"Excuse me," the friendly face on the British Airways flight coming back from Moscow said. "I saw you in the lounge and ... well, most of us over here are involved in banking (he revealed himself to be a Quebecois foreign exchange dealer) ... I wondered, excuse me for asking, if you are a journalist?"
It was my purple velvet bordered Issey Miyake jacket, matched by velvet purple trousers, along with a purple shirt by Richard James that made me a misfit among the fledgling financiers keen to make their fortune in the Klondike that is now Moscow.
"No," I responded. "I work in advertising."
"Ah," he replied, now revealing a surprise explained by the absence so far of adland in this goldrush.
As I returned to my delightful Club Class seat, I reflected upon my response.
I hadn't said: "I'm in communications." Or: "I help to run an integrated marketing group."
And yet, in my everyday business life, I forever (and rightly) preach that the 30-second TV commercial is at best one arrow in the new quiver of opportunity that the multimedia world has opened up for us.
But somehow the word "advertising" - maybe because I was a copywriter - still has a boastable myth about it, one that those new cost-effective-solution-neutral warriors from the internet have yet to create.

● **Directions**:
1) In two sentences, summarize the flight story.
2) Quote the flight story word for word, everything from "It was my purple" down to "is now Moscow.".

● **Input data**:
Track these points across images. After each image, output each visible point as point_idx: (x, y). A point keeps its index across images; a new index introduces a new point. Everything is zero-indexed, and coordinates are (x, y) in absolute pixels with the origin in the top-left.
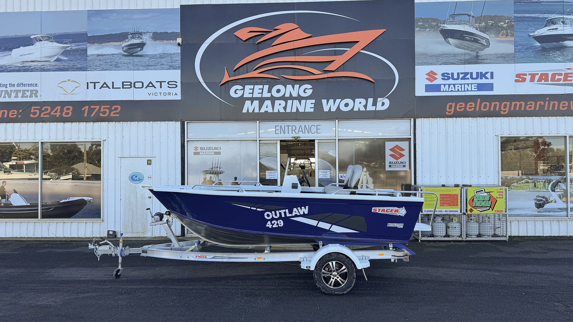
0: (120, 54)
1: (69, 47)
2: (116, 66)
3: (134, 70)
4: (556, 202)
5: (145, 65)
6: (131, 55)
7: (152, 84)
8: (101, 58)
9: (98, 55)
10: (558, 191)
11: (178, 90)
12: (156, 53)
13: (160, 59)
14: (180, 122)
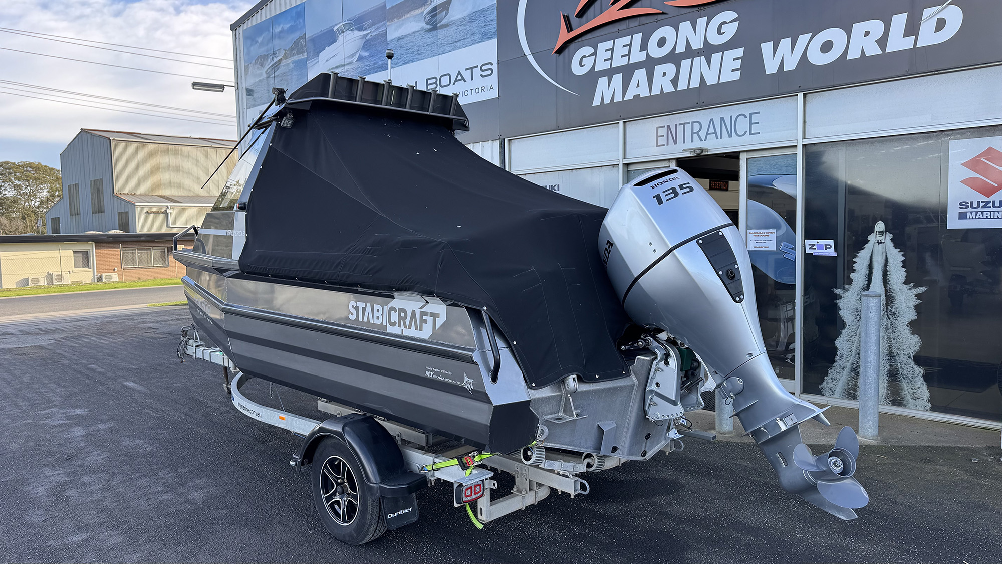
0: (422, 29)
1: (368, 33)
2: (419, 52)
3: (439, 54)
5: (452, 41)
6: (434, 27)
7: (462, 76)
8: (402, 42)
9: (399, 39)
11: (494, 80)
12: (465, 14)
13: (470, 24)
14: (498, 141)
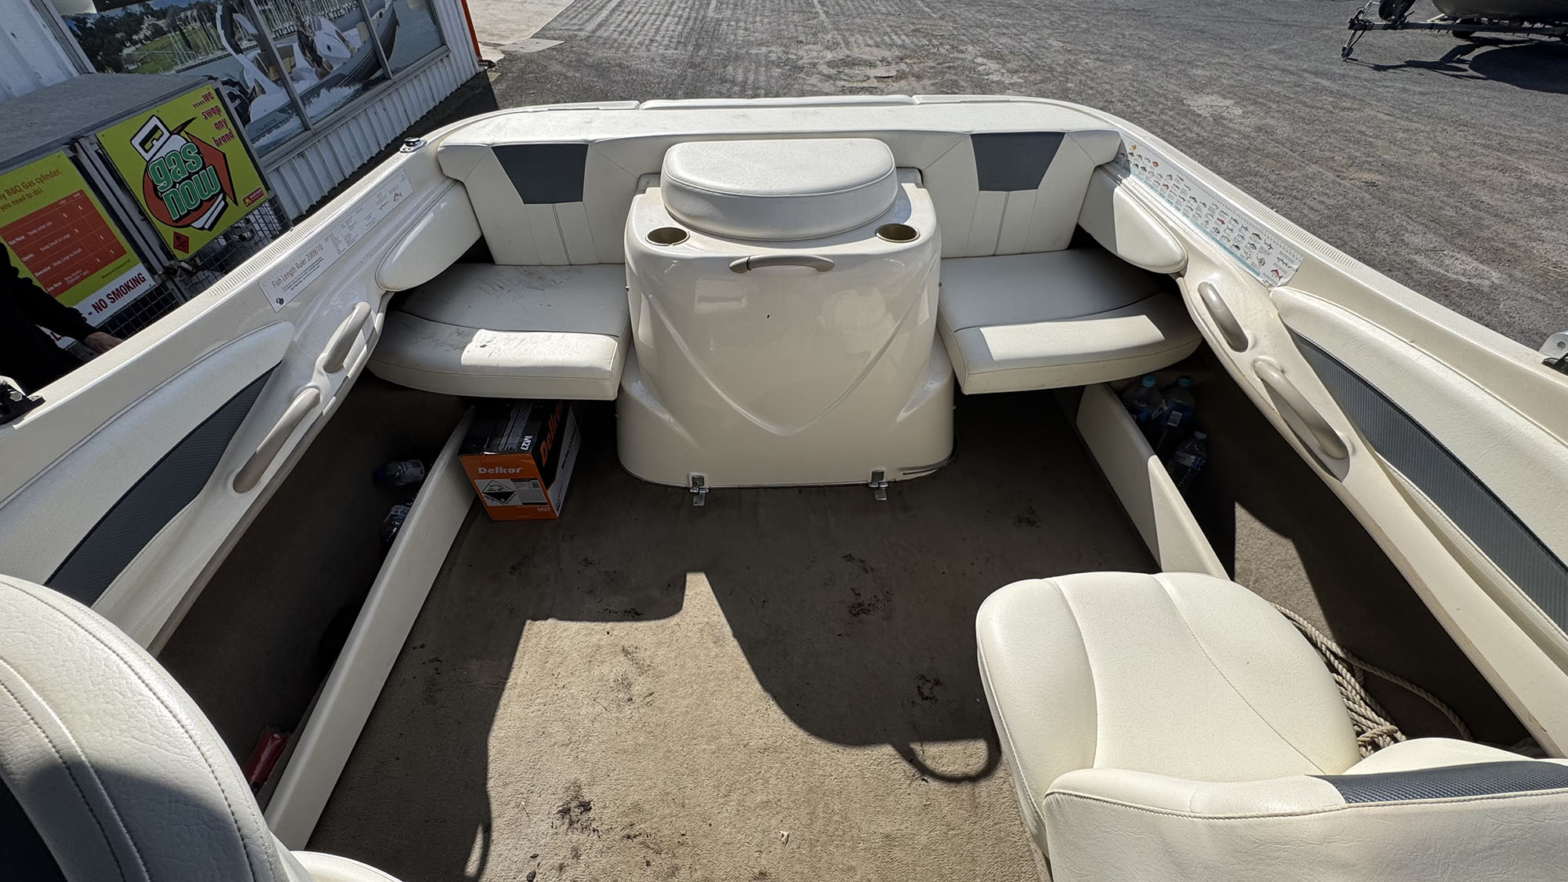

● **List of answers**:
1) On a British Airways flight back from Moscow, a Quebecois foreign exchange dealer asks the narrator, whose purple velvet outfit stood out among the young financiers, whether the narrator is a journalist, and the narrator replies, "I work in advertising." Back in the Club Class seat, the narrator reflects on not having said "communications" or "integrated marketing group," despite preaching that the 30-second TV commercial is at best one arrow among many, and suggests the word "advertising" still carries a boastable myth.

2)
It was my purple velvet bordered Issey Miyake jacket, matched by velvet purple trousers, along with a purple shirt by Richard James that made me a misfit among the fledgling financiers keen to make their fortune in the Klondike that is now Moscow.